= Beginning of Section =
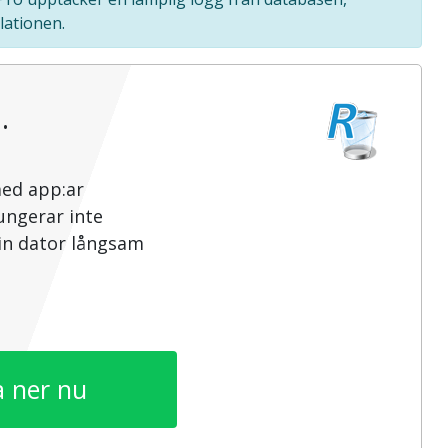
lationen.
…
med app:ar
ungerar inte
din dator långsam
 ner nu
= End of Section =
#### What is being asked:
Output every entry above verbatim, but leave out the pictures.

#### Finished exercise:
lationen.
…
med app:ar
ungerar inte
din dator långsam
 ner nu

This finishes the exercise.